* _INPUT_
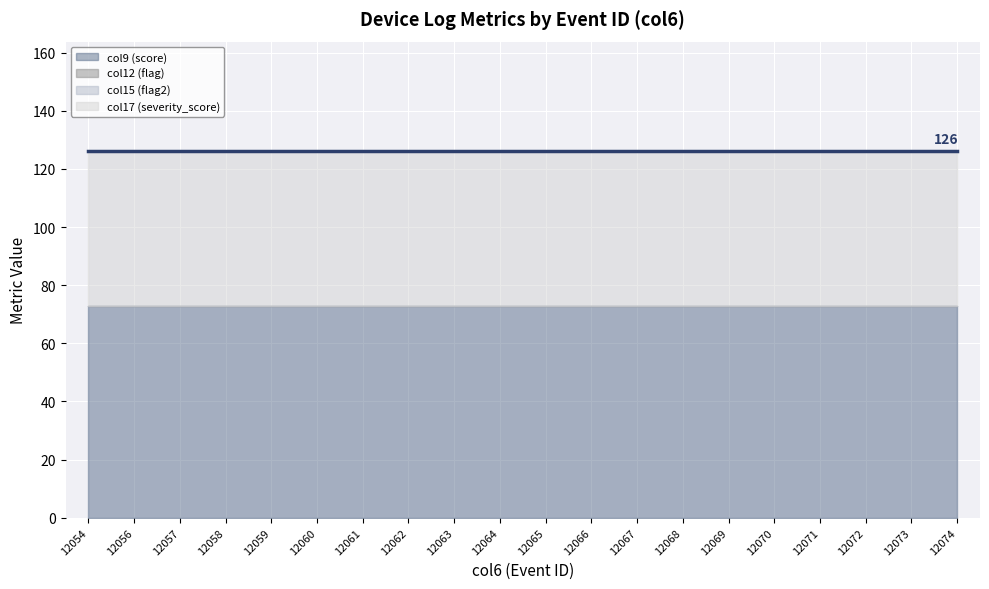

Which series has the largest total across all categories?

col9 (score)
* * *
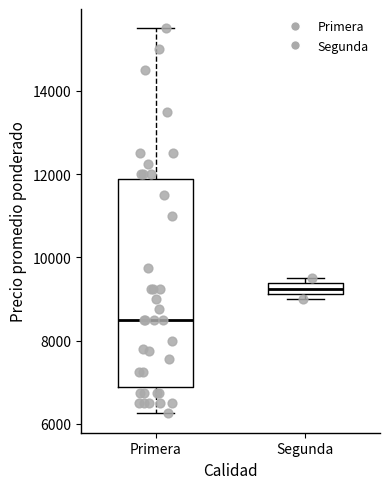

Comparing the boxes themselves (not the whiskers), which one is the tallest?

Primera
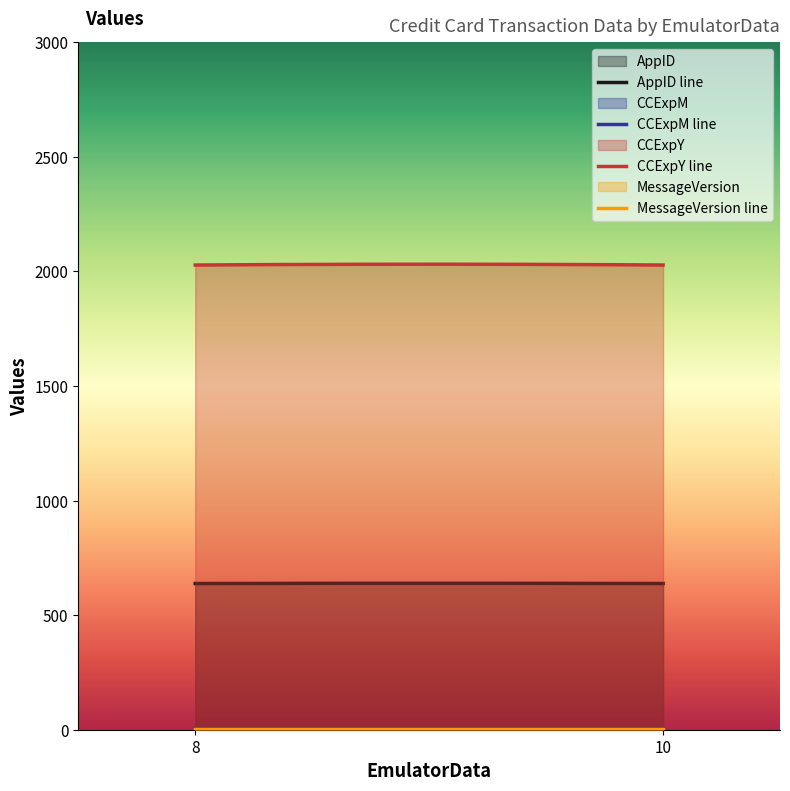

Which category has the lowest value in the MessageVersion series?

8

* _PROBLEM_
Copy out each line in the records above that contains the word "series".

* _COMPLETED TASK_
Which series has the largest total across all categories?
Which category has the lowest value in the MessageVersion series?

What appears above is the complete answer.